对药师佛信仰的盛行,更能表现佛教由否定现世向祈祷现世的异化。药师如来全名药师琉璃光如来,其信仰出自《本愿经》,据该经,众生若听到药师如来的名号,即可消罪业而修善根。如欲往生西方极乐世界阿弥陀如来之所,得闻药师如来名号,命终时即可得菩萨指点,往生于彼世界莲华中。但是,奈良时代大盛的药师信仰,其目的都是为了病体康复。除了治病之外,佛教还承担了其他诸如降妖、降雨、顺产、求官、尅敌、教育等等为世俗欲望服务的任务。

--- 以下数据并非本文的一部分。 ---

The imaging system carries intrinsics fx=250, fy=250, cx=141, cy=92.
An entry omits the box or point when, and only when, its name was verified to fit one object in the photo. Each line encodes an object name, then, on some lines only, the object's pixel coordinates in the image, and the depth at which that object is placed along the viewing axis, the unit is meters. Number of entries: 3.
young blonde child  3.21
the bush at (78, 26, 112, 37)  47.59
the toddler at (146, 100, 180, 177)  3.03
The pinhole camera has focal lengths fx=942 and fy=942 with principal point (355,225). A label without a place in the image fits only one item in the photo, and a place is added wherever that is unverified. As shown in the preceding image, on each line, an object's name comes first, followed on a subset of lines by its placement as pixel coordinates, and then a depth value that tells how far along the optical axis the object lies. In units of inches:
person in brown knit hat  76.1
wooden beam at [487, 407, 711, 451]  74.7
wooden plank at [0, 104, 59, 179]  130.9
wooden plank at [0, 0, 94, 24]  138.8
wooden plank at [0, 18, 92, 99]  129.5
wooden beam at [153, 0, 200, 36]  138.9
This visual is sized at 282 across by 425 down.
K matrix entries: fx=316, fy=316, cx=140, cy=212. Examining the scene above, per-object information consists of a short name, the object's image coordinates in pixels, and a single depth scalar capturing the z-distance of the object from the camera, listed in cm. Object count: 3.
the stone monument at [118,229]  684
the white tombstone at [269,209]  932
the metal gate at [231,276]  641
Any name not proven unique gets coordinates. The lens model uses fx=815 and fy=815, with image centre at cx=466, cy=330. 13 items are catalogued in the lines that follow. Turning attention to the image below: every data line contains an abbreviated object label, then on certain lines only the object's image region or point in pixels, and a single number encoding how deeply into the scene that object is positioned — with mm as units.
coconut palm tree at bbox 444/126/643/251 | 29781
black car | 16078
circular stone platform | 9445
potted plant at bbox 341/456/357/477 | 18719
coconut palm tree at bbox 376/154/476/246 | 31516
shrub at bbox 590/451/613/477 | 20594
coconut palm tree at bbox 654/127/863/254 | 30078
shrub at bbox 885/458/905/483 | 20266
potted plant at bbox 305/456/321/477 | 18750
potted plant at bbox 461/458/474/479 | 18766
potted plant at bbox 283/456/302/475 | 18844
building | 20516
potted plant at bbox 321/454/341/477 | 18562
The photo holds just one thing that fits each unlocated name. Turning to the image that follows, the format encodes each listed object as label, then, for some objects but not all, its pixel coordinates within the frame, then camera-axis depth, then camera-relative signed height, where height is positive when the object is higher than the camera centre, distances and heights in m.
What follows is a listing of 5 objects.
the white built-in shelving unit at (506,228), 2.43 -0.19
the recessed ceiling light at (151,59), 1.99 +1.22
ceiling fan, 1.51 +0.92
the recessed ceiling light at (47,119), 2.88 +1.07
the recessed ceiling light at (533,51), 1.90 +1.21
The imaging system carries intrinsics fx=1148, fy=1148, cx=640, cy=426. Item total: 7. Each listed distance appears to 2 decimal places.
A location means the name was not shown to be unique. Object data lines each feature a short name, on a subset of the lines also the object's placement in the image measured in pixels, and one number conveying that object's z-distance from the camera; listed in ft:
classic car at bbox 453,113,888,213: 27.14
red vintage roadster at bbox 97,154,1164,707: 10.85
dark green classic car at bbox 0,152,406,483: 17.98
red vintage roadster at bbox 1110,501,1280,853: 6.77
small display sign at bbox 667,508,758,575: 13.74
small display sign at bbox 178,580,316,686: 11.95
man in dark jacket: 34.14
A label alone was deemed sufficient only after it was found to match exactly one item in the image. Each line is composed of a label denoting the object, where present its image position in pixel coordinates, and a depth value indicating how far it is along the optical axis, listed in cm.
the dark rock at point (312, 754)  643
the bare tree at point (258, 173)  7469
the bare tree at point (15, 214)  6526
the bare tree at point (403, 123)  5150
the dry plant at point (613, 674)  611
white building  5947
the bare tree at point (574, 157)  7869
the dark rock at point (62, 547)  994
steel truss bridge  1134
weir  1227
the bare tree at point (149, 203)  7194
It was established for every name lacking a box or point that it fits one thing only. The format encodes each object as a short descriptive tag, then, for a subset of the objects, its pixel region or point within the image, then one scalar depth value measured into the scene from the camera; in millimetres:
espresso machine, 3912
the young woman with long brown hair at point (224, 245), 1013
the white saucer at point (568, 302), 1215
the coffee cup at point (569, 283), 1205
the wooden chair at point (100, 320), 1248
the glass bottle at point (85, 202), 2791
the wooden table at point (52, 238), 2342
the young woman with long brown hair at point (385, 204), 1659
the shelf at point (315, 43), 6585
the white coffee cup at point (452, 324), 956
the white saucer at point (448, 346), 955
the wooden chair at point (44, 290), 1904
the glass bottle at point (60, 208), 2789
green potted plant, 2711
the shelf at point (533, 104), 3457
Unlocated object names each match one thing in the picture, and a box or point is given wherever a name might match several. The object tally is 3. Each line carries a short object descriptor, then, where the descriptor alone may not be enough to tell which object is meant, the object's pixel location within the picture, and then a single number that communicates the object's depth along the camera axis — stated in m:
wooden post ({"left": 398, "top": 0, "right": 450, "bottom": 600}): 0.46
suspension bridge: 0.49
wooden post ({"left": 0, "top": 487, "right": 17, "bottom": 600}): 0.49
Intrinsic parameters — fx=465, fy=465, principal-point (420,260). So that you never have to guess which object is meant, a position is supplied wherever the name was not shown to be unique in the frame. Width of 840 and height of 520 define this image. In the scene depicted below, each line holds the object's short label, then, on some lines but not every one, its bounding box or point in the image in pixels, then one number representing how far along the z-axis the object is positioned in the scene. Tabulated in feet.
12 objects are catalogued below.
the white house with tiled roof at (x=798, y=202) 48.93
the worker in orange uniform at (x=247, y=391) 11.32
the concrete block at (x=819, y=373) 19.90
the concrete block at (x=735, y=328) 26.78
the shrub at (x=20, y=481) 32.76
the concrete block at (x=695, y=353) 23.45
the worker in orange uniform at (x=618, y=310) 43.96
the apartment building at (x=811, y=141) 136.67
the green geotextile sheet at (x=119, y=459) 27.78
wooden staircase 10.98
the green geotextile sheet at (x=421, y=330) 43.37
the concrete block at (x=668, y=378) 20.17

日本佛教的现世主义还表现在它对现实人生的肯定,如僧侣可以结婚,可以像世俗人一样过家庭生活。典型的例子是净土真宗的创始者亲鸾上人,他先后结过两次婚,生有四男三女。而莲如上人更有妻妾五人,子女二十七人。室町时代的五山禅僧也形同俗人,如名僧一休宗纯(1394—1481年)与盲女森侍者相爱情深,尝写《辞世诗》以寄情怀:“十年花下理芳埜,一段风流无限情。惜别枕头儿女膝,夜深云雨约三生。”更有一些禅僧系同性恋者,并不甘寂寞地写下不少同性恋诗文。如心田清播(1380—1452年)的《心田诗稿》、东沼周严的《流水集》、三益永因的《三益诗稿》中都收有此类作品。[9]明治维新以后,政府明令规定凡僧侣皆可食肉娶妻,连名字也准照俗人。时人曾写诗揶揄佛僧的家庭生活:“喜脱缁衣待发生,呼妻声带读经声”。[10]至于今日的日本缁徒,很多是子承父业,笔者尝于京都街头见之,或跨摩托,或驾轿车,驰骋于有丧者家之间,很像是世俗人的一种宗教性职业。日本佛教具有非僧非俗的特色,被目之为“极大乘佛教”。日本著名的佛教学者中村元,曾就此问题把日本与尼泊尔作了很有意思的对比,他指出,南亚的僧侣是不许结婚的,但尼泊尔和日本的僧侣却可以结婚,而且两者都信奉大乘佛教,经典也相同。他认为,这种现象的出现是因为虽然尼泊尔为内陆国,日本为岛国,但二者却都是多山国家,都靠水稻农耕为生,生活方式很相像。由于自然条件不如南亚,僧侣必须劳动,因而他们的家庭生活被宽容地予以承认。[11]日本佛教的现世主义还表现在佛教美术上,如奈良东大寺的大佛就是活人的理想形象。又如,与中国的佛像比起来,镰仓以后完全出自日本工匠之手的佛像肉体感觉极强,散发着活生生的人的气息。[12]凡此种种,都说明日本把来世的彼岸的佛教改造成了现世的此岸的佛教。